+++ Dataset extract +++

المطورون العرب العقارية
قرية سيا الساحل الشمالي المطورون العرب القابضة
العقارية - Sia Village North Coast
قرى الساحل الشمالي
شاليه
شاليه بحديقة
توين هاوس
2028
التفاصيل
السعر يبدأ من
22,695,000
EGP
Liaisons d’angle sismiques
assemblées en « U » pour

+++

— Aim of the task —
Copy every line of the items above word for word, keeping the original order.

— Response below —
المطورون العرب العقارية
قرية سيا الساحل الشمالي المطورون العرب القابضة
العقارية - Sia Village North Coast
قرى الساحل الشمالي
شاليه
شاليه بحديقة
توين هاوس
2028
التفاصيل
السعر يبدأ من
22,695,000
EGP
Liaisons d’angle sismiques
assemblées en « U » pour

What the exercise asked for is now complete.